Once I read Carver's original, I had no choice but to throw Everything Must Go into the same film adaptation category as The Polar Express. In other words, one or two details were preserved, and the rest of the movie was made from whole cloth (for those interested, the two details were a protagonist who drank a lot, and the arrangement of a bunch of his belongings on his front lawn.)

It also got me thinking about how often I've been disappointed by Hollywood's take on my favorite books. Unfortunately, literary fiction doesn't generally translate very well on the big screen. Either the vision of the original work just isn't there, or the budget is woefully inadequate. Here are some stinkers I've sat through, or in some cases, started and given up on:

  • The Great Gatsby (1974), Robert Redford & Mia Farrow. Decent sets and... that's about it. They made it about as boring as possible. That, and you'll constantly hear the Law & Order "clang-clang" sound in your head, since Nick Carraway is played by a young Sam Waterston.
  • Slaughterhouse-Five (1972), Michael Sacks. Cheap, cheap, cheap. Outside of the Godfather and a handful of other films, why didn't the film industry just fold up their tents and wait out the seventies?
  • The Picture of Dorian Gray (1945), George Sanders. I loved this book, and couldn't make it through 10 minutes of the movie. I have not seen the 2005 remake.
  • The Fountainhead (1949), Gary Cooper & Patricia Neal. My favorite of Rand's books, hands down. The movie was... not good.
  • Basically anything of Hemingway's has sucked, with the one exception below, including Spencer Tracy's Old Man and The Sea, and Gary Cooper's For Whom the Bell Tolls.
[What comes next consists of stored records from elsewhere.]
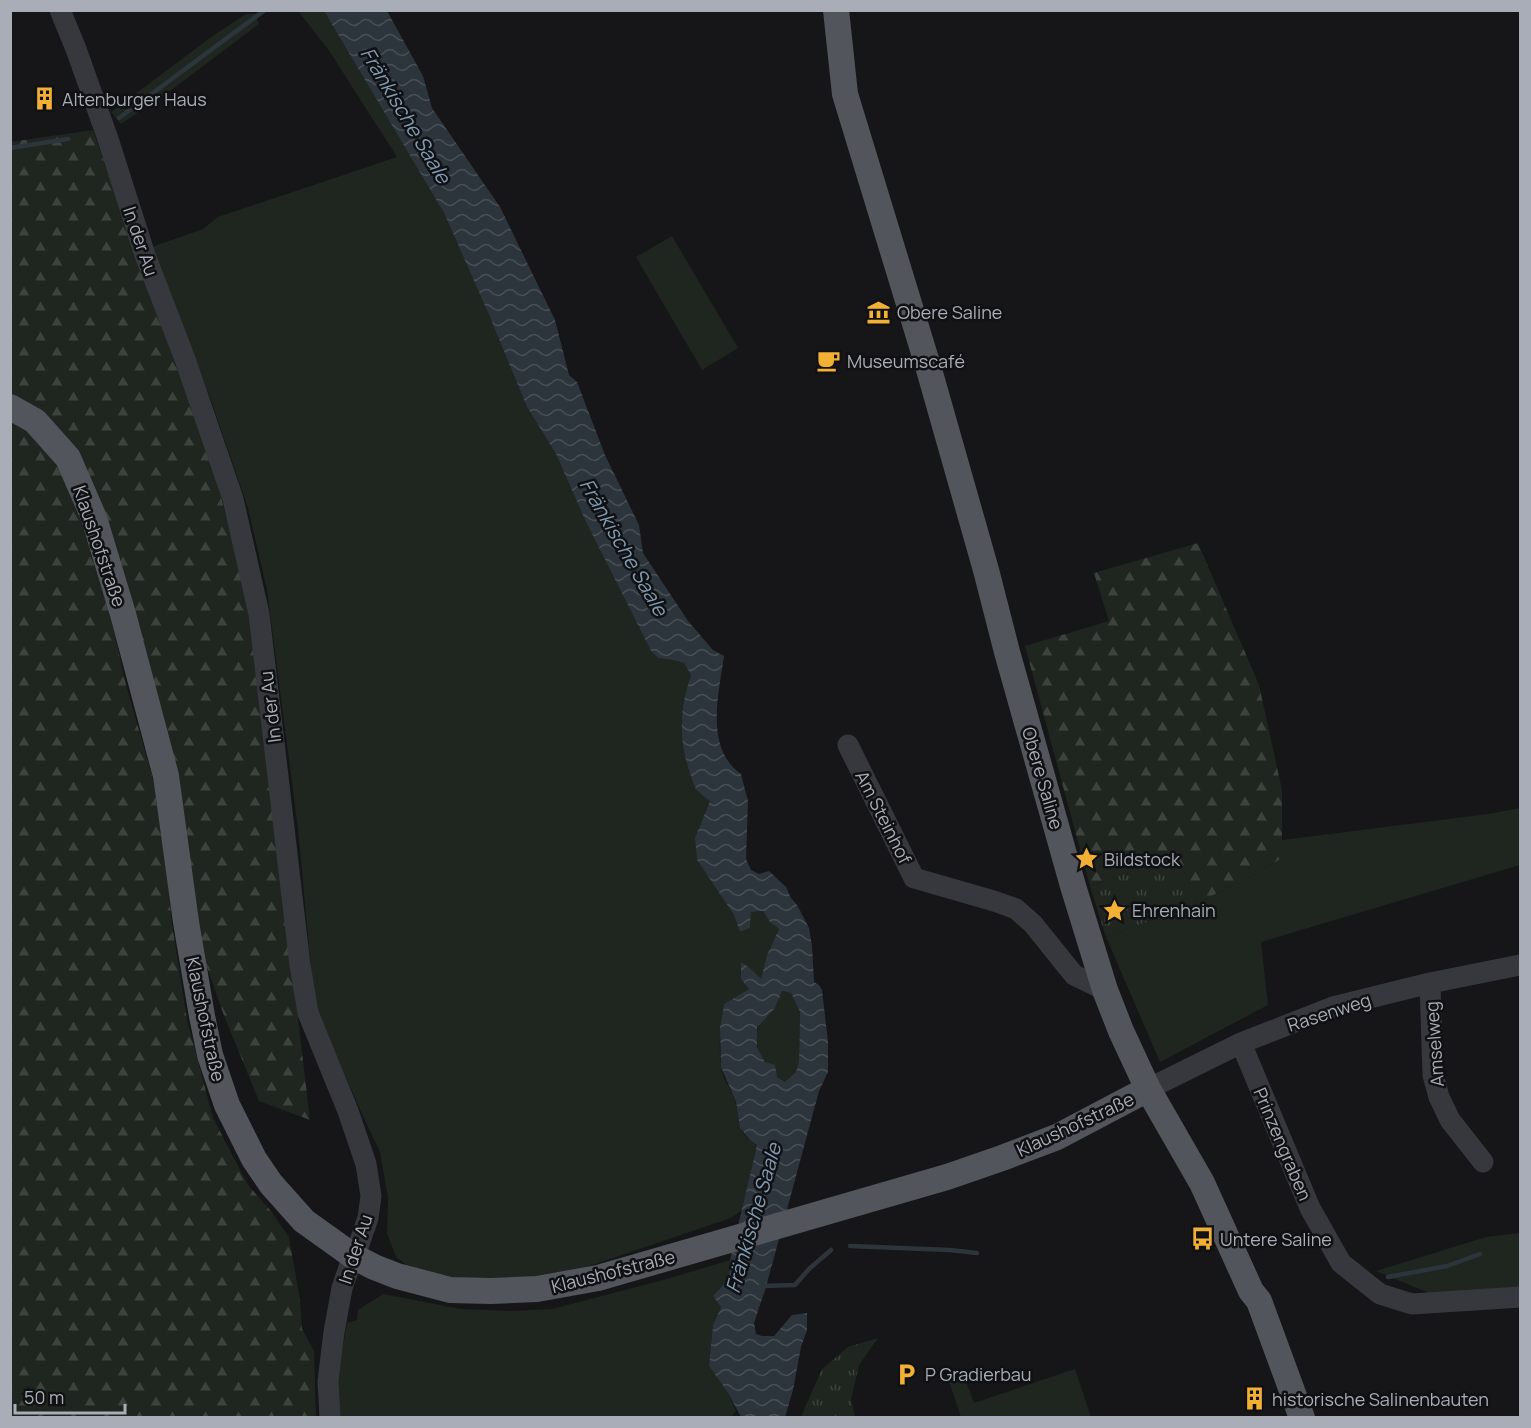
<svg xmlns="http://www.w3.org/2000/svg" width="1531" height="1428" viewBox="0 0 1531 1428" font-family="Manrope,sans-serif">
	<style>
		.green { fill: #1e261f }
		.forest { fill: url(#forest-firs) }
		.park { fill: url(#park-tufts) }
		.water { fill: url(#water-waves); fill-rule: evenodd }
		.lines { fill: none; stroke-linecap: round; stroke-linejoin: round }
		.stream { stroke: #2c353c; stroke-width: 4.5 }
		.minor { stroke: #37383d; stroke-width: 21 }
		.major { stroke: #53555c; stroke-width: 26 }
		.labels { text-anchor: middle; dominant-baseline: central; stroke-width: 5; stroke-linejoin: round; paint-order: stroke }
		.poi-label { font-size: 18px; fill: #a8adb8; stroke: #111113; text-anchor: start }
		.street-label { font-size: 18px; fill: #a8adb8; stroke: #111113 }
		.water-label { font-size: 20px; font-style: italic; fill: #7f9bb3; stroke: #111113 }
	</style>
	<defs>
		<pattern id="forest-firs" width="22" height="20" patternUnits="userSpaceOnUse" patternTransform="scale(1.5)"><rect width="22" height="20" fill="#1e261f"/><path d="M5 1l3.5 6h-7zM16 11l3.5 6h-7z" fill="#3c433d"/></pattern>
		<pattern id="park-tufts" width="24" height="20" patternUnits="userSpaceOnUse" patternTransform="scale(1.5)"><rect width="24" height="20" fill="#1e261f"/><path d="M3 7l-1-3M5 7V3M7 7l1-3M15 17l-1-3M17 17v-4M19 17l1-3" fill="none" stroke="#3c433d"/></pattern>
		<pattern id="water-waves" width="16" height="10" patternUnits="userSpaceOnUse" patternTransform="scale(1.5)"><rect width="16" height="10" fill="#2c353c"/><path d="M0 5q4-4 8 0t8 0" fill="none" stroke="#485056"/></pattern>
	</defs>
	<rect width="100%" height="100%" fill="#161618"/>
	<!-- green -->
	<path class="green" d="M298,11H324L444,213L489,315L527,407L556,454L585,520L651,651L658,658L673,660L684,663L691,675C679,708 678,742 691,776C692,780 694,786 696,789C699,793 706,797 710,801L695,838L697,860L734,915L740,932L750,928L751,912L763,911L770,922L779,929L767,955L761,980L750,968L749,989L724,1004C721,1024 718,1045 721,1066C722,1078 731,1089 735,1101C742,1123 733,1129 757,1145L742,1210L731,1218L557,1277L463,1281L409,1267L396,1257L387,1233L388,1198L380,1152L362,1114L317,1012L313,990L298,829L267,590L248,508L211,400L152,247L203,229L218,217L397,157L328,49Z
		M246,14H255L259,24L170,91L121,124L111,112L214,35Z
		M672,236L738,348L702,370L636,257Z
		M1520,808V865L1261,942L1268,1005L1160,1062L1106,937L1197,903L1250,877L1282,858V840L1488,814Z
		M781,991L791,993L800,1012L799,1061L796,1072L785,1083C771,1073 748,1044 759,1027C763,1020 770,1015 774,1009C778,1004 779,997 781,991Z
		M1520,1233V1287L1429,1293L1376,1271L1486,1237Z
		M730,1260C731,1279 725,1283 713,1296L721,1306L713,1325L709,1366L728,1393L736,1411L731,1417L339,1418L337,1380L347,1323L357,1320L358,1310L383,1294L461,1309L510,1311L552,1309L667,1279Z
		M961,1368L974,1403L1075,1369L1091,1417H961L946,1373Z"/>
	<!-- forest -->
	<path class="forest" d="M93,130L214,471L249,602L310,1120L259,1101L223,1013L191,921L100,515L11,399L10,142Z
		M11,422L27,431L57,465L81,522L111,618L126,685L153,779L167,875L172,924L187,1020L213,1118L248,1185L270,1210L289,1237L300,1300L302,1329L314,1351L316,1417L11,1418Z
		M1198,543L1259,685L1282,790V858L1250,877L1197,903L1177,855L1090,886L1025,646L1109,621L1094,573Z"/>
	<!-- park -->
	<path class="park" d="M1177,855L1197,903L1106,937L1090,886Z
		M878,1338L859,1365L851,1399L855,1417H801L822,1369L848,1347Z"/>
	<!-- water -->
	<path class="water" d="M324,11H387L423,76L432,108L500,207L555,320L569,375L577,382L605,455L639,525L643,553L688,621L713,650L724,656C719,693 704,748 741,774L748,801L746,859L751,870L759,874L769,871L786,887L791,898L797,905L809,928L812,946L814,982L819,985L822,990L828,1042V1072L819,1091L766,1287L754,1323L756,1334L762,1336H774L792,1315L807,1313V1330L801,1347L793,1390L785,1417H741L728,1393L709,1366L713,1325L721,1307L713,1296C725,1283 731,1279 730,1260L757,1145L750,1140L740,1128L736,1102L721,1067L720,1028L724,1004L749,989L741,979V962L750,968L761,979L767,955L779,929L770,922L763,911L751,912L750,928L740,932L734,915L697,860L695,838L710,801C706,798 699,793 696,789C694,786 692,780 691,776C678,742 679,709 691,675L684,663L673,660L658,658L651,651L585,520L556,454L527,407L489,315L444,213ZM782,991L791,993L800,1012L799,1061L796,1072L785,1082L777,1077L775,1065L765,1062L757,1047V1028L775,1008Z"/>
	<g class="lines">
		<!-- stream -->
		<path class="stream" d="M119,118L265,10
			M10,148L68,139
			M850,1246L950,1250L977,1253
			M1388,1277L1447,1266L1480,1254
			M761,1286L795,1285L809,1269L831,1250"/>
		<!-- minor -->
		<path class="minor" d="M60,10L76,49L108,139L145,255L185,359L233,499L259,614L300,965L308,1013L348,1111L366,1164L371,1196L368,1218L359,1244L353,1256L342,1288L334,1332L328,1381L330,1418
			M848,745L914,878L994,901L1016,909L1033,924L1074,975L1105,990
			M1430,983L1433,1075L1439,1097L1450,1120L1483,1162
			M1241,1043L1310,1208L1341,1263L1380,1294L1412,1304L1520,1297
			M1148,1089L1241,1043L1333,1007L1430,983L1520,965"/>
		<!-- major -->
		<path class="major" d="M836,10L845,94L928,366L986,570L1007,652L1073,886L1105,990L1121,1031L1148,1089L1202,1183L1251,1291L1259,1301L1302,1418
			M10,407L35,421L68,458L94,518L123,614L166,776L186,922L202,1016L210,1055L227,1105L254,1159L271,1184L304,1221L353,1256L374,1267L397,1276L450,1290L491,1291L537,1289L598,1278L947,1177L1002,1158L1057,1137L1148,1089"/>
	</g>
	<!-- icons -->
	<defs>
		<symbol id="building-bare" viewBox="-9 -9 18 18"><path d="M-4-6H4V6H1V3H-1V6H-4ZM-2.5-4.3h1.7v1.8h-1.7ZM.8-4.3h1.7v1.8H.8ZM-2.5-1h1.7V.8h-1.7ZM.8-1h1.7V.8H.8Z" fill="#f2b134" stroke="#111113" stroke-width="2.5" paint-order="stroke"/></symbol>
		<symbol id="museum-bare" viewBox="-9 -9 18 18"><path d="M0-6L6-3V-2H-6V-3ZM-5-1h2V3h-2ZM-1-1h2V3h-2ZM3-1h2V3H3ZM-6 4H6V6H-6Z" fill="#f2b134" stroke="#111113" stroke-width="2.5" paint-order="stroke"/></symbol>
		<symbol id="cafe-bare" viewBox="-9 -9 18 18"><path d="M-5.5-4.5H6V0H3Q3 3.5 0 3.5H-2.5Q-5.5 3.5-5.5 0ZM3-3.2v2h1.7v-2ZM-6 4.5H4V6H-6Z" fill="#f2b134" stroke="#111113" stroke-width="2.5" paint-order="stroke"/></symbol>
		<symbol id="sight-bare" viewBox="-9 -9 18 18"><path d="M0-6L1.8-2.2L6-1.7L2.9 1.2L3.7 5.4L0 3.3L-3.7 5.4L-2.9 1.2L-6-1.7L-1.8-2.2Z" fill="#f2b134" stroke="#111113" stroke-width="2.5" paint-order="stroke"/></symbol>
		<symbol id="bus-bare" viewBox="-9 -9 18 18"><path d="M-5-6H5V4H4V6H2V4H-2V6H-4V4H-5ZM-3.5-4V0h7V-4ZM-3.5 1.2v1.5H-2V1.2ZM2 1.2v1.5H3.5V1.2Z" fill="#f2b134" stroke="#111113" stroke-width="2.5" paint-order="stroke"/></symbol>
		<symbol id="parking-bare" viewBox="-9 -9 18 18"><path d="M-3.5-5.5H1a3.5 3.5 0 0 1 0 7H-1V5.5H-3.5ZM-1-3.4V-.6H.8a1.4 1.4 0 0 0 0-2.8Z" fill="#f2b134" stroke="#111113" stroke-width="2.5" paint-order="stroke"/></symbol>
	</defs>
	<g fill-rule="evenodd">
		<use href="#building-bare" x="28" y="82" width="33" height="33"/>
		<use href="#museum-bare" x="862" y="296" width="33" height="33"/>
		<use href="#cafe-bare" x="812" y="344" width="33" height="33"/>
		<use href="#sight-bare" x="1070" y="842" width="33" height="33"/>
		<use href="#sight-bare" x="1098" y="894" width="33" height="33"/>
		<use href="#bus-bare" x="1186" y="1222" width="33" height="33"/>
		<use href="#parking-bare" x="890" y="1358" width="33" height="33"/>
		<use href="#building-bare" x="1238" y="1382" width="33" height="33"/>
	</g>
	<g class="labels">
		<!-- poi labels -->
		<g class="poi-label">
			<text x="62" y="99">Altenburger Haus</text>
			<text x="897" y="312">Obere Saline</text>
			<text x="847" y="361">Museumscafé</text>
			<text x="1104" y="859">Bildstock</text>
			<text x="1132" y="910">Ehrenhain</text>
			<text x="1220" y="1239">Untere Saline</text>
			<text x="925" y="1374">P Gradierbau</text>
			<text x="1272" y="1399">historische Salinenbauten</text>
		</g>
		<!-- street labels -->
		<g class="street-label">
			<text transform="translate(141 241) rotate(71)">In der Au</text>
			<text transform="translate(100 546) rotate(71)">Klaushofstraße</text>
			<text transform="translate(270 707) rotate(-97)">In der Au</text>
			<text transform="translate(1043 778) rotate(74)">Obere Saline</text>
			<text transform="translate(884 817) rotate(63)">Am Steinhof</text>
			<text transform="translate(1329 1012) rotate(-18)">Rasenweg</text>
			<text transform="translate(206 1019) rotate(78)">Klaushofstraße</text>
			<text transform="translate(1434 1044) rotate(-94)">Amselweg</text>
			<text transform="translate(1075 1124) rotate(-25)">Klaushofstraße</text>
			<text transform="translate(1283 1144) rotate(67)">Prinzengraben</text>
			<text transform="translate(355 1249) rotate(-72)">In der Au</text>
			<text transform="translate(613 1271) rotate(-14)">Klaushofstraße</text>
		</g>
		<!-- water labels -->
		<g class="water-label">
			<text transform="translate(406 115) rotate(59)">Fränkische Saale</text>
			<text transform="translate(624 547) rotate(60)">Fränkische Saale</text>
			<text transform="translate(753 1218) rotate(-74)">Fränkische Saale</text>
		</g>
	</g>
	<!-- border -->
	<rect width="1531" height="1428" fill="none" stroke="#a8adb8" stroke-width="24"/>
	<!-- scale -->
	<path d="M15 1404v9h110v-9" fill="none" stroke="#a8adb8" stroke-width="3"/>
	<text x="24" y="1404" font-size="18" fill="#a8adb8" stroke="#111113" stroke-width="4.5" paint-order="stroke">50 m</text>
</svg>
There are, as I mentioned, a few exceptions. I'll list some here:

  • A Farewell To Arms (1957), Rock Hudson & Jennifer Jones. Jones wasn't exactly what I was expecting, but Hudson was a great cast. The producers gave the film the sweeping war-time imagery it deserved, and did the quiet moments justice, as well.
  • Of Mice and Men (1992), John Malkovich & Gary Sinise. Gorgeous picture, as heart-rending as Steinbeck's original.
  • Pride and Prejudice (1995), Colin Firth & Jennifer Ehle. The ultimate chick-flick, and I mean a "turn in your man card if you didn't get the entire Bourne Trilogy in return" kind of a chick-flick. But I'm secretly a huge fan of this miniseries. They nailed it every step of the way. Of course, they did have five hours to work with...
Always a glutton for punishment, I'm waiting with bated breath for Leonardo DiCaprio to step into the roll of Jay Gatsby next year (not even kidding) and if I'm bored enough in the coming months, I may even check out Part I of the shoestring budget Atlas Shrugged that hit a few theaters earlier this year. In the meantime, I'd love to hear what movies based on literary fiction have lived up to your expectations? Fire at will.